En opinión de Nietzsche, la Biblia solo tiene una frase valiosa, la que pronuncia Poncio Pilatos cuando Jesús se presenta ante él como el Dios de la Verdad. Pilatos le responde con una pregunta: «¿qué es la verdad?», renuncia a entrar en el debate sobre qué cosa sea la Verdad, se lava las manos, y entrega a quien se proclama Hijo de Dios y de la Verdad a los judíos, que también dicen saber qué es la verdad y la divinidad, para que entre ellos diriman un asunto del que él se desentiende.
Francesco Furini (1600-1646) es el autor de un cuadro propiedad de la Casa de Alba, que ha podido contemplarse en la exposición organizada en el Centro Cibeles, en Madrid, sobre el legado artístico de la Casa de Alba. Furini pintó una alegoría de la Verdad de gran belleza y de enorme profundidad psicológica: una mujer se muestra desnuda de cintura para arriba, sin tapar su cuerpo con el manto azul que debería cubrirla. En una mano sostiene la máscara rota del engaño, de la mentira. Una máscara partida, que se ha sacado para exhibir su rostro verdadero, el de la Verdad. Lo paradójico del caso es que su rostro desnudo, el verdadero, no expresa felicidad, desafío ni alegría, sino una extraña turbación, una especie de melancolía o decepción, como si la verdad, una vez desnudada, no hubiera ganado gran cosa con ello. Todavía más interesante es el hecho de que la máscara rota, eliminada para mostrar el verdadero rostro de la mujer, es exactamente igual que el rostro que exhibe la Verdad, es decir, que Mentira y Verdad, máscara y desnudo, engaño y autenticidad, tienen la misma expresión, el mismo rostro, idénticos problemas. La mujer desnudada, la Verdad, no es diferente de la mujer vestida, la mujer enmascarada y engalanada. Cae el velo de Maya, y lo que emerge es la misma realidad que se había ocultado con múltiples velos para enmascararla. Es un cuadro inquietante, de una gran profundidad psicológica, que nos remite al doble rostro del dios romano Jano, mirando en direcciones opuestas, como símbolo de la dualidad de cuanto existe, de los principios y los finales, del pasado y del futuro. En Furini, como en Jano, los dos rostros son idénticos: no hay verdad ni mentira, engaño ni autenticidad, enmascaramiento ni veracidad, todo se confunde en un mismo rostro desalentado. El futuro no será esencialmente diferente del pasado, como la verdad no puede desligarse de la simulación y del engaño. Furini parece dar la razón a Poncio Pilatos: «¿qué es la verdad?». ¿Se puede diferenciar entre lo auténtico y lo falso si ambos son idénticos e igualmente decepcionantes, si al sacarse uno la máscara no cambia nada, si resulta que la verdad, tan prometedora antes de mostrarse, se identifica con la máscara que la ocultaba?

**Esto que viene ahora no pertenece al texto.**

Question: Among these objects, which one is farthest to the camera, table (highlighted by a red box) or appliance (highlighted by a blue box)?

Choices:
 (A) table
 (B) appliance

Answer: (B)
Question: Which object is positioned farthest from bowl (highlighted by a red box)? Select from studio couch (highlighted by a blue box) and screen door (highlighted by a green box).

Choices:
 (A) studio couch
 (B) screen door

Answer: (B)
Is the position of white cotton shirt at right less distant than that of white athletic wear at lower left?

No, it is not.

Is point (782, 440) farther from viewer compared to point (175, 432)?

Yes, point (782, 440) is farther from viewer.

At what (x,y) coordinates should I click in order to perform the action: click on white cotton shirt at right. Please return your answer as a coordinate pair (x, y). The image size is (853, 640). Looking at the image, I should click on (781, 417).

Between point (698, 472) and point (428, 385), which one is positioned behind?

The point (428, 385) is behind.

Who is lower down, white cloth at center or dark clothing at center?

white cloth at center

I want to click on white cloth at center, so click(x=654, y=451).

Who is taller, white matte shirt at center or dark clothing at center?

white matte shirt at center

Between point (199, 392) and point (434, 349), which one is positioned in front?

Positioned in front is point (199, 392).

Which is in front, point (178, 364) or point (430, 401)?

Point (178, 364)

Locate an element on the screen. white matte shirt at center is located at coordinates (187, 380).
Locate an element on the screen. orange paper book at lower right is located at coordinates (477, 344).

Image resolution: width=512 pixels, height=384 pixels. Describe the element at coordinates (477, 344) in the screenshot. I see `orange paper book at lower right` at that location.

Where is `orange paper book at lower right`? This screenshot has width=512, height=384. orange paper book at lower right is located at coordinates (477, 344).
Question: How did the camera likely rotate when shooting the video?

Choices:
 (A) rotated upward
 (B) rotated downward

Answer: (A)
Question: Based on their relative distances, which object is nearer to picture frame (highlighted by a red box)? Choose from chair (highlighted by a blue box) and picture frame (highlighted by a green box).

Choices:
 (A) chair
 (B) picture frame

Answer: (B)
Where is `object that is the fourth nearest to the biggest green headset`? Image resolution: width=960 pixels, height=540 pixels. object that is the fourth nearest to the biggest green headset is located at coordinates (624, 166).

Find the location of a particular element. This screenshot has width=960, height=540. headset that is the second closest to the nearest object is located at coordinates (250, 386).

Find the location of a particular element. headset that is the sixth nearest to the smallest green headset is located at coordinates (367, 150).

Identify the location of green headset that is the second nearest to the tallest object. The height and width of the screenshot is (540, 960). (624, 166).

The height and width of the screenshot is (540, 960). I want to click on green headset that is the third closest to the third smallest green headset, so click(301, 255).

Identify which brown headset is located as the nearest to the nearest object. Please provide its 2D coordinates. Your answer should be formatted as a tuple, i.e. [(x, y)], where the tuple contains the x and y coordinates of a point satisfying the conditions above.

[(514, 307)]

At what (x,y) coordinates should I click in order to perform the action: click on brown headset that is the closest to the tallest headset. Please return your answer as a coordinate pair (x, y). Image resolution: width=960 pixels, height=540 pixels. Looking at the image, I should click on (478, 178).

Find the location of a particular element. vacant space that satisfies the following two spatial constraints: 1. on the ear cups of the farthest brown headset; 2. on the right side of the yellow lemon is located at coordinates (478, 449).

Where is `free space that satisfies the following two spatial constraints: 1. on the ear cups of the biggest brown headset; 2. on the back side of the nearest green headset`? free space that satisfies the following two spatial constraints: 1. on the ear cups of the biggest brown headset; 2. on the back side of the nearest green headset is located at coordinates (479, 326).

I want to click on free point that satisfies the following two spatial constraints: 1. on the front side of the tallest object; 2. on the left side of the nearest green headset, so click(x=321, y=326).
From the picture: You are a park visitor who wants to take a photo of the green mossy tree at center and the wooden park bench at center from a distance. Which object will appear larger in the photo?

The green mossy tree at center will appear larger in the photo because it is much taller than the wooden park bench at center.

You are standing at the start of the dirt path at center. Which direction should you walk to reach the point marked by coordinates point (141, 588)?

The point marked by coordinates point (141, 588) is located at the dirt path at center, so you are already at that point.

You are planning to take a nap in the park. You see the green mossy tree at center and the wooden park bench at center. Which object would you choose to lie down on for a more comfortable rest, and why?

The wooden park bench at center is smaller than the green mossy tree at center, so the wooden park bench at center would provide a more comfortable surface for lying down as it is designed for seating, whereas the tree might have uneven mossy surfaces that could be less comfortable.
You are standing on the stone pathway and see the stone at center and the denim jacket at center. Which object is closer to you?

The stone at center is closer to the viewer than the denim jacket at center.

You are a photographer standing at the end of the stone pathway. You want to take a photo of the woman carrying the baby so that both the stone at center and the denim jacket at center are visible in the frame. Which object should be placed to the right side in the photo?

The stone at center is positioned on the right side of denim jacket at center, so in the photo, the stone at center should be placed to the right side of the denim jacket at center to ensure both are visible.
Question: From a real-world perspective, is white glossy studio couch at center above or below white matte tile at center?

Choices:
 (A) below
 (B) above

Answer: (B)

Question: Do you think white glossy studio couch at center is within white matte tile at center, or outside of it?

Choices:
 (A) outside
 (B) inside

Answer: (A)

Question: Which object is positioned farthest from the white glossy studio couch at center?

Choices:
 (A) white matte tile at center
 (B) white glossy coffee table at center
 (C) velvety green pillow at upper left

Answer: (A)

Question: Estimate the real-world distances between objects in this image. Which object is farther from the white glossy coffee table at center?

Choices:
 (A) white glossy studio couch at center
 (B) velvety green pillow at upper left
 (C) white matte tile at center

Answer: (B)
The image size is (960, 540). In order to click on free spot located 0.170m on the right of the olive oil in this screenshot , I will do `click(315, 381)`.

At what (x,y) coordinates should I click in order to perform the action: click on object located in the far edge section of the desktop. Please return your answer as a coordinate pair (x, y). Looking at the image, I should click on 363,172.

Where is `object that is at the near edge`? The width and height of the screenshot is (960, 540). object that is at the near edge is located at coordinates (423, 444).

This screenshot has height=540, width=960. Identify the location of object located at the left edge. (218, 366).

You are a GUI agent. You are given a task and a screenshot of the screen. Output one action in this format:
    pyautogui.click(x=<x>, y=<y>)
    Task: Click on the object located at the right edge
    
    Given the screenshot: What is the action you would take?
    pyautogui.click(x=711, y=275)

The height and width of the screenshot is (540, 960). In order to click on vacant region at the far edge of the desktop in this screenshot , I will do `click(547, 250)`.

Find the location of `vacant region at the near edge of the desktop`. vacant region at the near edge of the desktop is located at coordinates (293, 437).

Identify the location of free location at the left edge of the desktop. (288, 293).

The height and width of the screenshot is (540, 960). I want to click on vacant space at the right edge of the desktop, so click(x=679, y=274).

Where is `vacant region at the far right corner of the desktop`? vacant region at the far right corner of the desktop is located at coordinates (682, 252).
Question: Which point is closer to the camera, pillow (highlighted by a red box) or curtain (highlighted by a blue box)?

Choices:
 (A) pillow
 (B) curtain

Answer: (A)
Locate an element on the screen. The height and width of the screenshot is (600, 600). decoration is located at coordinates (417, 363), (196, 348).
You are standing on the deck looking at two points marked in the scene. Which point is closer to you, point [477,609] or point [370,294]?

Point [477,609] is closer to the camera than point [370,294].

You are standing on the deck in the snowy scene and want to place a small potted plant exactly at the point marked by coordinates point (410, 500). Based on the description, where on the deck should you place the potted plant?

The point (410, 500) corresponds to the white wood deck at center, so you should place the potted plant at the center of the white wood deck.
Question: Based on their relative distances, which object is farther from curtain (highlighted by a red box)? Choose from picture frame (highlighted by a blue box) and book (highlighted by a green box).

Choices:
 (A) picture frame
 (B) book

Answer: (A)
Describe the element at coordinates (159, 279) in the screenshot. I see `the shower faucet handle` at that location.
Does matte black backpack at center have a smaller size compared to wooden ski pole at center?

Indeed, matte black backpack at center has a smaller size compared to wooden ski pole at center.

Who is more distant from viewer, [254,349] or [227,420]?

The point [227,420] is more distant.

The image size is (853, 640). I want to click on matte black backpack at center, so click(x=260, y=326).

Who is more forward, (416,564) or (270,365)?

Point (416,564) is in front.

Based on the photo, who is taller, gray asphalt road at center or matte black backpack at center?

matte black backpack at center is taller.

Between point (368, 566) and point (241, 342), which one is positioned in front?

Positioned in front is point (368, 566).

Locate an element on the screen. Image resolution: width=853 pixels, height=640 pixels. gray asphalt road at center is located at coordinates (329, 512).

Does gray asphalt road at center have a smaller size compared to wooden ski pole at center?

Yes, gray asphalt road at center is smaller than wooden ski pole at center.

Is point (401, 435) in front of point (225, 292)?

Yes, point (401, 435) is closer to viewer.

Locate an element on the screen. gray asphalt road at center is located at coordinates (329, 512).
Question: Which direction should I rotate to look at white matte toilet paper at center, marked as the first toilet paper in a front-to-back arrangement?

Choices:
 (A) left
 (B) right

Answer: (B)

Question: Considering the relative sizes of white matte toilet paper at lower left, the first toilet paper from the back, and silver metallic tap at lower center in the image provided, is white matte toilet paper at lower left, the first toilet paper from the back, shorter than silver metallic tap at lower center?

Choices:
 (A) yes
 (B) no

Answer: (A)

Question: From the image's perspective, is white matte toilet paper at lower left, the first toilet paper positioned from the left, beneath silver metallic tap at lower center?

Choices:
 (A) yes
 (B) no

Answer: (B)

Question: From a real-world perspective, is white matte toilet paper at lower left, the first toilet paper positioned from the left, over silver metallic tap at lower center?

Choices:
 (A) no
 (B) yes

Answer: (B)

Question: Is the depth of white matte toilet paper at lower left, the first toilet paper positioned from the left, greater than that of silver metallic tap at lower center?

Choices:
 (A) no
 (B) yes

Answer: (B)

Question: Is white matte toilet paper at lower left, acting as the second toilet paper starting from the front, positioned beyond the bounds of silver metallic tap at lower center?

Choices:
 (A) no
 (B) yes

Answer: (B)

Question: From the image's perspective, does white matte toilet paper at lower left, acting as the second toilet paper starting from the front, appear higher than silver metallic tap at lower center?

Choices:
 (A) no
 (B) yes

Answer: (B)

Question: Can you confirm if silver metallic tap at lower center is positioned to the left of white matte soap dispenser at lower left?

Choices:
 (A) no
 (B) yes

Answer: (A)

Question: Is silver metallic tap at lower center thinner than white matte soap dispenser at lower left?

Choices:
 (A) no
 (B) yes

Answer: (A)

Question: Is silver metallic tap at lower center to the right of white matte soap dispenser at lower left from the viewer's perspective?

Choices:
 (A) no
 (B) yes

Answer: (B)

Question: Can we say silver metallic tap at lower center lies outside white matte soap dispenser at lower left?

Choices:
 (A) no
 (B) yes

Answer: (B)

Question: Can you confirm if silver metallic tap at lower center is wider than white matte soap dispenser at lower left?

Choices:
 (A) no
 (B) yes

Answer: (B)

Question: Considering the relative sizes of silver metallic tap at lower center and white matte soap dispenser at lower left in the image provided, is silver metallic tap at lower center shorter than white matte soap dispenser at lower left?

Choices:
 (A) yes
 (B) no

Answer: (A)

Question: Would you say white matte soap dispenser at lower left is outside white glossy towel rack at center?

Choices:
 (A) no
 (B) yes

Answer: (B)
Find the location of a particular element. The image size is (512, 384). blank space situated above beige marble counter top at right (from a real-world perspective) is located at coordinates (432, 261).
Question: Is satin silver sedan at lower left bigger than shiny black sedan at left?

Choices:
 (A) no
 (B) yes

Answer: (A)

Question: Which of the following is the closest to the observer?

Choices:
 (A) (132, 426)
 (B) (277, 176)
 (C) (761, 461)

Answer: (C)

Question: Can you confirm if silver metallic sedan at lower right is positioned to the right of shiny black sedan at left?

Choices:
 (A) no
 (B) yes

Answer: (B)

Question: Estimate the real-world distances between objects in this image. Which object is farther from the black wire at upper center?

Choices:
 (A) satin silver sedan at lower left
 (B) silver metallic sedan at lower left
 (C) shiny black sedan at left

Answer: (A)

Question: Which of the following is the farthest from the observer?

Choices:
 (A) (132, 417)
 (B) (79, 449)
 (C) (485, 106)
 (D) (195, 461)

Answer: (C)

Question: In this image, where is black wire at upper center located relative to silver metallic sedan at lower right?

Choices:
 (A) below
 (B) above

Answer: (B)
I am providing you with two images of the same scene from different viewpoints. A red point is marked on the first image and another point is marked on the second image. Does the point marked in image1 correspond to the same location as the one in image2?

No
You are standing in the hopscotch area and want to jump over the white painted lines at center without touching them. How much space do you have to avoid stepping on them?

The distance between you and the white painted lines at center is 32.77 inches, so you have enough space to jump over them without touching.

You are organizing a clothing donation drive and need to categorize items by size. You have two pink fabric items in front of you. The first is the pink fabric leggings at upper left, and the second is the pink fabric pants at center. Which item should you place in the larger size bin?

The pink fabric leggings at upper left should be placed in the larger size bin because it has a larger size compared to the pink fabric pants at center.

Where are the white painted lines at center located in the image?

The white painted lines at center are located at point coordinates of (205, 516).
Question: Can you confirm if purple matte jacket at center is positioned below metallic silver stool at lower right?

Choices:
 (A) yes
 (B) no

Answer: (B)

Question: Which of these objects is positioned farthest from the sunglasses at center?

Furini es un pintor capaz de retratar ambivalencias psicológicas porque él mismo fue un hombre y un artista ambivalente. Su pintura es sensual, se adivina el abandono carnal y una moralidad relajada en los cuerpos retratados, muchas veces de santas o de diosas mitológicas, pero él se ordenó sacerdote y pese a ello no tuvo reparos en seguir pintando cuadros inadecuados para su condición de clérigo, cuadros que vendía sin problemas. Un caso similar al de Vivaldi, un sacerdote que nunca ofició una misa, alegando razones de salud, mientras componía centenares de obras musicales y mantenía relaciones con su diva, Anna Giró, y probablemente también con su hermana Paulina. Furini tenía razón: la verdad es enigmática, y nada más pueril que el discurso que presupone que la veracidad es necesariamente liberadora y enriquecedora. El psicoanalista Havelock Ellis lo expresó de forma descarnada: la personalidad humana es como una cebolla, que carece de centro tras sus diferentes capas. Desnudarla servirá de poco: tras sus máscaras o capas no hay nada. El yo es una sucesión de máscaras rotas y reemplazadas, y el sí mismo, la autenticidad irreductible, es una invención, un espejismo, otra máscara.